All of the bones were recently examined by anthropologist Harley Erickson.  To a layperson, most of the animal and human bones look the same, but Harley was able to quickly and effortlessly separate one from another.  When asked how she tells the difference, she shrugged and explained that she has spent many, many hours studying human skeletons.  Not only can she identify which fragments are human, but she can often tell what type of bone it is.  She also was able to identify types of animal bones we found, which included both wild and domestic, and some that had been butchered (perhaps discards from a fireman’s meal?)
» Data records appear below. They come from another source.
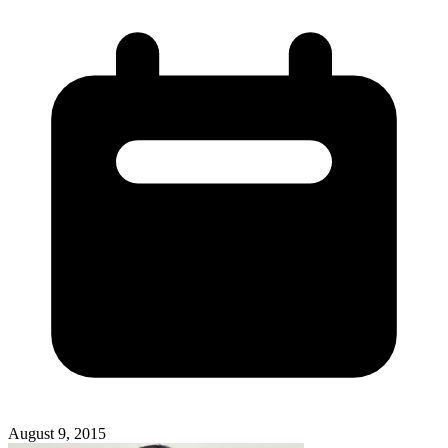
August 9, 2015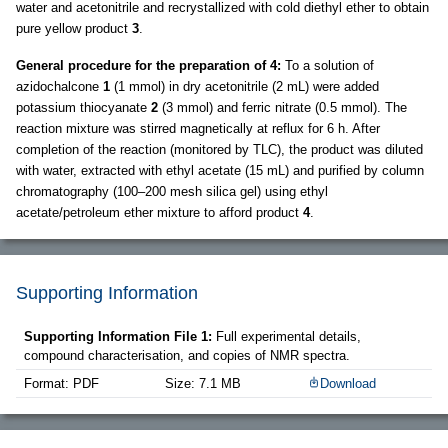
water and acetonitrile and recrystallized with cold diethyl ether to obtain
pure yellow product
3
.
General procedure for the preparation of 4:
To a solution of
azidochalcone
1
(1 mmol) in dry acetonitrile (2 mL) were added
potassium thiocyanate
2
(3 mmol) and ferric nitrate (0.5 mmol). The
reaction mixture was stirred magnetically at reflux for 6 h. After
completion of the reaction (monitored by TLC), the product was diluted
with water, extracted with ethyl acetate (15 mL) and purified by column
chromatography (100–200 mesh silica gel) using ethyl
acetate/petroleum ether mixture to afford product
4
.
Supporting Information
Supporting Information File 1:
Full experimental details,
compound characterisation, and copies of NMR spectra.
Format: PDF
Size: 7.1 MB
Download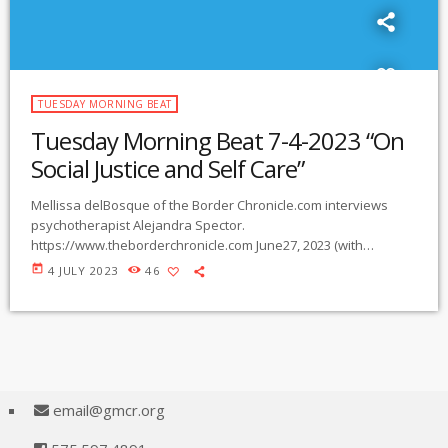
TUESDAY MORNING BEAT
Tuesday Morning Beat 7-4-2023 “On
Social Justice and Self Care”
Mellissa delBosque of the Border Chronicle.com interviews
psychotherapist Alejandra Spector.
https://www.theborderchronicle.com June27, 2023 (with
permission from Border Chronicle.com) OTHER: Interested in
today
4 JULY 2023
46
helping with water drops for migrants in the desert? email:
migrantterrainsr@gmail.com
Comments, suggestions re
Tuesday Morning Beat are welcome. Email
maree@gmcr.org
email@gmcr.org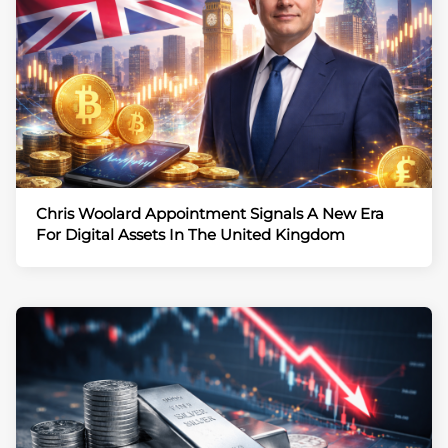
Chris Woolard Appointment Signals A New Era
For Digital Assets In The United Kingdom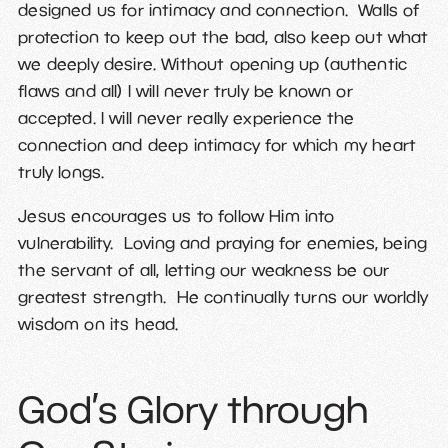
designed us for intimacy and connection. Walls of
protection to keep out the bad, also keep out what
we deeply desire. Without opening up (authentic
flaws and all) I will never truly be known or
accepted. I will never really experience the
connection and deep intimacy for which my heart
truly longs.
Jesus encourages us to follow Him into
vulnerability. Loving and praying for enemies, being
the servant of all, letting our weakness be our
greatest strength. He continually turns our worldly
wisdom on its head.
God’s Glory through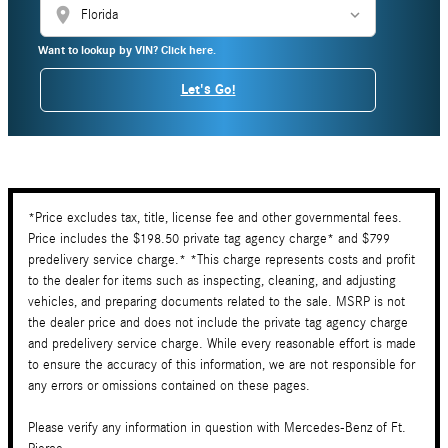
location_on
Want to lookup by VIN? Click here.
Let's Go!
*Price excludes tax, title, license fee and other governmental fees.
Price includes the $198.50 private tag agency charge* and $799
predelivery service charge.* *This charge represents costs and profit
to the dealer for items such as inspecting, cleaning, and adjusting
vehicles, and preparing documents related to the sale. MSRP is not
the dealer price and does not include the private tag agency charge
and predelivery service charge. While every reasonable effort is made
to ensure the accuracy of this information, we are not responsible for
any errors or omissions contained on these pages.
Please verify any information in question with Mercedes-Benz of Ft.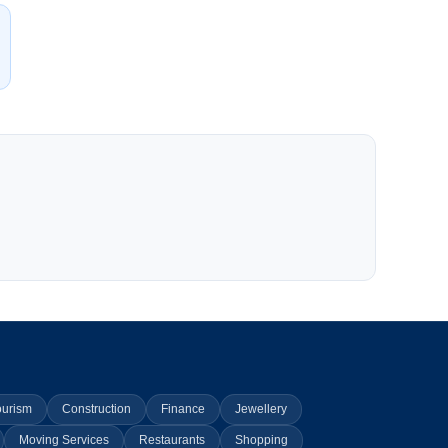
ourism
Construction
Finance
Jewellery
Moving Services
Restaurants
Shopping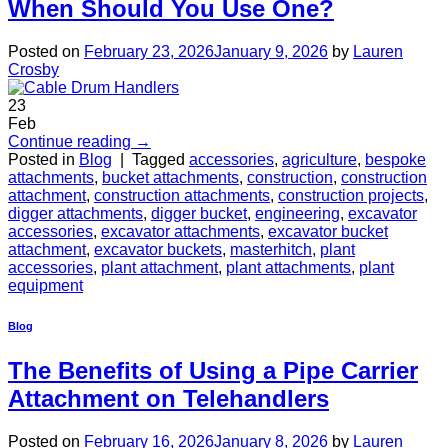
When Should You Use One?
Posted on
February 23, 2026
January 9, 2026
by
Lauren
Crosby
23
Feb
Continue reading
→
Posted in
Blog
|
Tagged
accessories
,
agriculture
,
bespoke
attachments
,
bucket attachments
,
construction
,
construction
attachment
,
construction attachments
,
construction projects
,
digger attachments
,
digger bucket
,
engineering
,
excavator
accessories
,
excavator attachments
,
excavator bucket
attachment
,
excavator buckets
,
masterhitch
,
plant
accessories
,
plant attachment
,
plant attachments
,
plant
equipment
Blog
The Benefits of Using a Pipe Carrier
Attachment on Telehandlers
Posted on
February 16, 2026
January 8, 2026
by
Lauren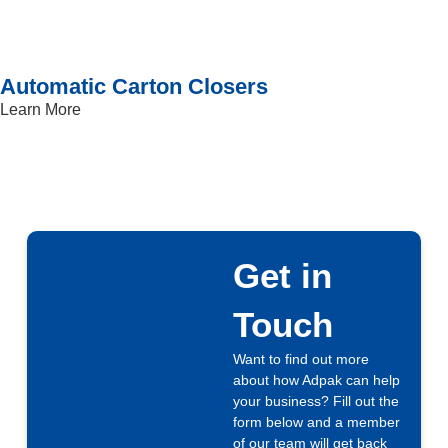
Automatic Carton Closers
Learn More
Get in
Touch
Want to find out more
about how Adpak can help
your business? Fill out the
form below and a member
of our team will get back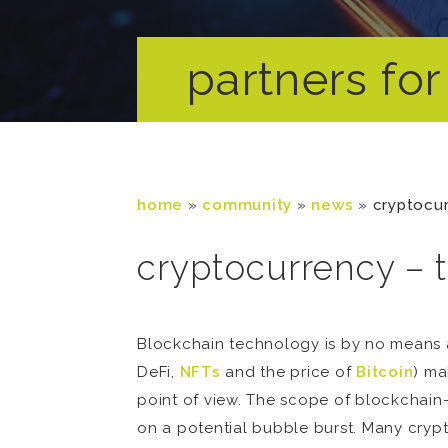
partners for 
home
»
community
»
news
»
cryptocur
cryptocurrency – 
Blockchain technology is by no means a
DeFi,
NFTs
and the price of
Bitcoin
) ma
point of view. The scope of blockchain-
on a potential bubble burst. Many crypto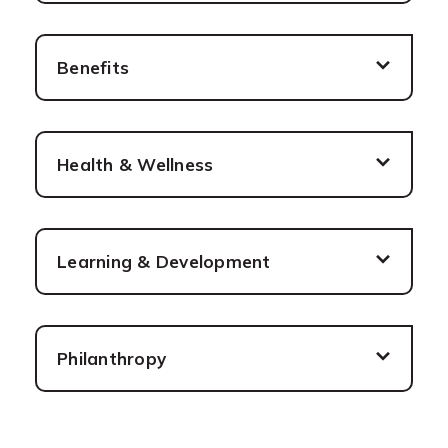
Benefits
Health & Wellness
Learning & Development
Philanthropy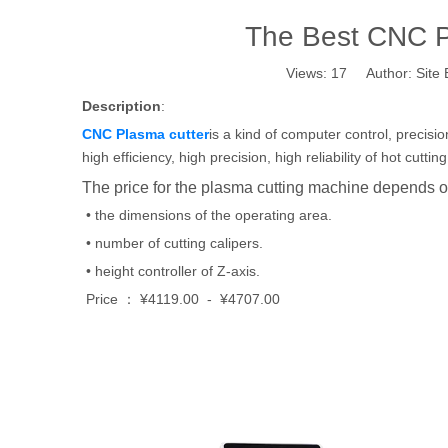
The Best CNC Pl
Views:
17
Author: Site 
Description
:
CNC Plasma cutter
is a kind of computer control, precis
high efficiency, high precision, high reliability of hot cut
The price for the plasma cutting machine depends on
• the dimensions of the operating area.
• number of cutting calipers.
• height controller of Z-axis.
Price ： ¥4119.00 - ¥4707.00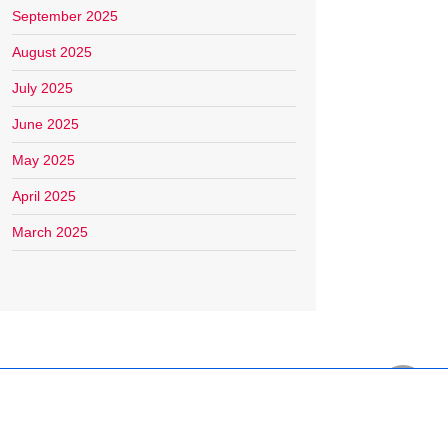
September 2025
August 2025
July 2025
June 2025
May 2025
April 2025
March 2025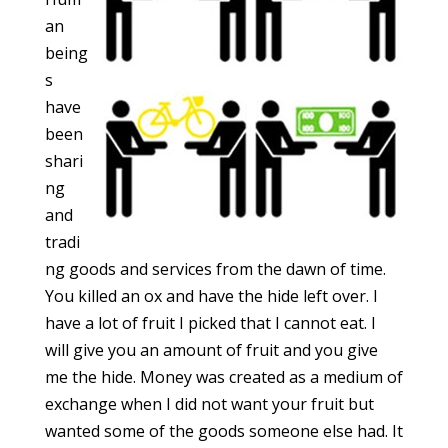
an
being
s
have
been
shari
ng
and
tradi
ng goods and services from the dawn of time.
You killed an ox and have the hide left over. I
have a lot of fruit I picked that I cannot eat. I
will give you an amount of fruit and you give
me the hide. Money was created as a medium of
exchange when I did not want your fruit but
wanted some of the goods someone else had. It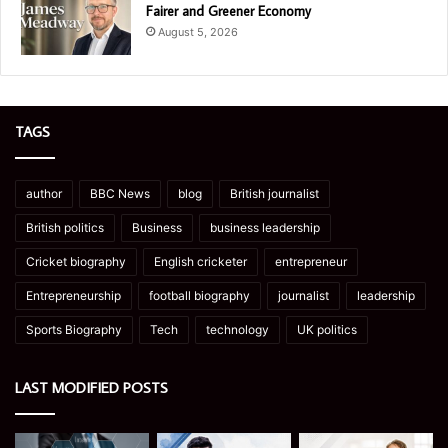
Fairer and Greener Economy
August 5, 2026
TAGS
author
BBC News
blog
British journalist
British politics
Business
business leadership
Cricket biography
English cricketer
entrepreneur
Entrepreneurship
football biography
journalist
leadership
Sports Biography
Tech
technology
UK politics
LAST MODIFIED POSTS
The fifty or so human bones uncovered are now in the possession of the cemetery department awaiting reburial.  After reburial in the Eliot Burying Ground, a marker will acknowledge the remains.

22 comments:

  1. Yes, we were aware that the current boundaries of the Eliot Burial Grounds exceeded its current footprints and extended out to Eustis Street. Street repair work in Eustis Street revealed human remains, but I am not sure what happen afterwards with them?

    ReplyDelete
  2. Wow! What a cool post it is. I really like you gallery of sunsets very much.

    ReplyDelete
  3. thank you very much for providing this website

    ReplyDelete
  4. hey there and thank you for your information

    ReplyDelete
  5. you are really a good webmaster. The web site loading speed is amazing. It seems that you are doing any unique trick. Moreover, The contents are masterwork. you've done a great job on this topic!

    ReplyDelete
  6. Super-Duper website I am loving it!! Will be back later to read some more. I am bookmarking your feeds also

    ReplyDelete
  7. thanks for any advice or info is very interesting and here I find info about a very nice and useful, his article also its unmatched good of the many I have read this article. pulau tidung , wisata pulau tidung , paket wisata pulau tidung , agen wisata pulau tidung , ke pulau tidung

    ReplyDelete
  8. I am happy to find your website and can join to comment
    I think is very valuable to be able to read your writing, and on this occasion will I use for my reference source
    Thank you so much for sharing, I hope you continue to write spirit next topic
    alat bantu wanita | alat bantu pria | alat bantu | obat perontok bulu | obat pembesar penis | vimax | obat kuat | vimax asli

    ReplyDelete
  9. thank you very much for providing this website

    ReplyDelete
  10. Simple, I hope this information that merits special na become a simkuring umuna shrimp for everyone

    ReplyDelete
  11. Thank you for your post. i will sharing in the next moment.